The Net.Facebook was my very first package, prior to this, I hadn't written or built any package, so it was quite easy to make mistakes ( even though this didn't occur to me at the time ), I did some research but it appears it wasn't enough, as I have worked on another package and so far this package has zero complaints mainly because of the lessons learned from the depreciation of the Net.Facebook package.

Lessons Learnt

Here is a list of lessons or tips that I think .Net developers can use when building their next package/library

Read other developers code

This helped me to see how people structure their codebase for the packages they were creating, I realized that there is no one way to structure your codebase when creating packages but you can pick a leaf from how others did theirs and see how you can architect your codebase to be better, one thing i also found very common is that they

Write unit tests

I saw unit tests a lot, all these developers all wrote unit tests which was something i didn't do at the time which isn't a good practice at all, next good practice is to

Write inline comments and documentation

This cannot be overstated, an inline comment explains what a method/class is for, it can come in many different ways but below is a simple example of commenting on a method

comments.PNG

When a user is about to use a method from your library comments can show them:

  • a summary of the method

  • the parameters that the method is expecting

  • what the method is returning

And documentation on the other hand can also walk your users through how to inject specific dependencies ( if any ) in their project and an overall explanation of how to get started using your package and many more, this is a good example of what good documentation looks like, or if you like Gitbook, this is also another good example. Another good practice is to

Use Access Modifiers properly (important)

Most, if not all of the methods, classes in your package/library code should be internal or private, we should not be leaking anything to the users, take for instance when we declare a method as public and we later change the accessibility to private, we might be breaking the code which would be an issue for the user and the only way to fix it will be to update a new version, speaking about versions, the last good practice is

Codebase versioning

This is actually a little controversial in my opinion as different needs might call for different decisions, between the last 13 months, Facebook Graph API has gone from version 11.0 to version 13.0, now in the early stages, this didn't mean that you had to dump v11.0 immediately for v13.0, so when building packages, i think it is a good idea to have different versions of each update so you don't break the code of the developers using your application unless it is extremely necessary to not have different versions. For the sake of context

versioning.PNG

We have V1,it contains the latest code, services, and dependencies that support all things related to V1, V2, on the other hand, might have a few changes, possibly the addition/removal of parameters, messages, or responses that are not supported in V1, so instead of having just one version that changes as Facebook ( for example ) updates their APIs by removing something which will, in turn, break our users' code, we can have another version which will only cater for Facebook's latest changes, but note that a large part of our code must be very much reuseable.

These are the few lessons i personally learned after building the Net.Facebook package.

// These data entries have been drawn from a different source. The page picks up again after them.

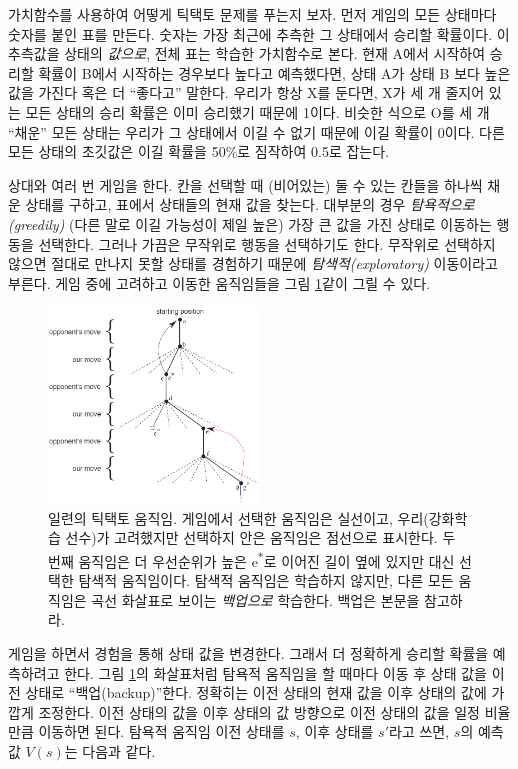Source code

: 
가치함수를 사용하여 어떻게 틱택토 문제를 푸는지 보자. 먼저 게임의 모든 상태마다
숫자를 붙인 표를 만든다. 숫자는 가장 최근에 추측한 그 상태에서 승리할 확률이다.
이 추측값을 상태의 \emph{값으로}, 전체 표는 학습한 가치함수로 본다. 현재 A에서
시작하여 승리할 확률이 B에서 시작하는 경우보다 높다고 예측했다면, 상태 A가 상태
B 보다 높은 값을 가진다 혹은 더 ``좋다고'' 말한다. 우리가 항상 X를 둔다면, X가
세 개 줄지어 있는 모든 상태의 승리 확률은 이미 승리했기 때문에 1이다. 비슷한
식으로 O를 세 개 ``채운'' 모든 상태는 우리가 그 상태에서 이길 수 없기 때문에
이길 확률이 0이다. 다른 모든 상태의 초깃값은 이길 확률을 50\%로 짐작하여 0.5로
잡는다.

상대와 여러 번 게임을 한다. 칸을 선택할 때 (비어있는) 둘 수 있는 칸들을 하나씩
채운 상태를 구하고, 표에서 상태들의 현재 값을 찾는다. 대부분의 경우
\emph{탐욕적으로(greedily)} (다른 말로 이길 가능성이 제일 높은) 가장 큰 값을
가진 상태로 이동하는 행동을 선택한다. 그러나 가끔은 무작위로 행동을 선택하기도
한다. 무작위로 선택하지 않으면 절대로 만나지 못할 상태를 경험하기 때문에
\emph{탐색적(exploratory)} 이동이라고 부른다. 게임 중에 고려하고 이동한
움직임들을 그림 \ref{fig:sequence-of-tic-tac-toe-moves}\과 같이 그릴 수 있다.

\begin{figure}[t]
\centering
\includegraphics[width=0.5\textwidth]{img/figure_1_sequences_of_tic_tac_toe_moves.png}
\caption{\label{fig:sequence-of-tic-tac-toe-moves}일련의 틱택토 움직임. 게임에서
선택한 움직임은 실선이고, 우리(강화학습 선수)가 고려했지만 선택하지 안은
움직임은 점선으로 표시한다. 두 번째 움직임은 더 우선순위가 높은
e\textsuperscript{$\ast$}로 이어진 길이 옆에 있지만 대신 선택한 탐색적
움직임이다. 탐색적 움직임은 학습하지 않지만, 다른 모든 움직임은 곡선 화살표로
보이는 \emph{백업으로} 학습한다. 백업은 본문을 참고하라.}
\end{figure}

게임을 하면서 경험을 통해 상태 값을 변경한다. 그래서 더 정확하게 승리할 확률을
예측하려고 한다. 그림 \ref{fig:sequence-of-tic-tac-toe-moves}의 화살표처럼
탐욕적 움직임을 할 때마다 이동 후 상태 값을 이전 상태로 ``백업(backup)''한다.
정확히는 이전 상태의 현재 값을 이후 상태의 값에 가깝게 조정한다. 이전 상태의
값을 이후 상태의 값 방향으로 이전 상태의 값을 일정 비율만큼 이동하면 된다.
탐욕적 움직임 이전 상태를 $s$, 이후 상태를 $s'$라고 쓰면, $s$의 예측값 $V(s)$는
다음과 같다.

Moving Forward from this failure

Like the Benjamin Franklin quote said at the beginning of this article, i have made mistakes, and failed, but i want to Continue reaching out, and one way i plan on doing that is to rebuild the Net.Facebook package with fresh eyes but this time to make it open source and have more people contribute to building a tool that i believe will make the lives of fellow .Net developers trying to interact with Facebook easier as intended.

Thanks for reading this little piece, and i hope to see you soon.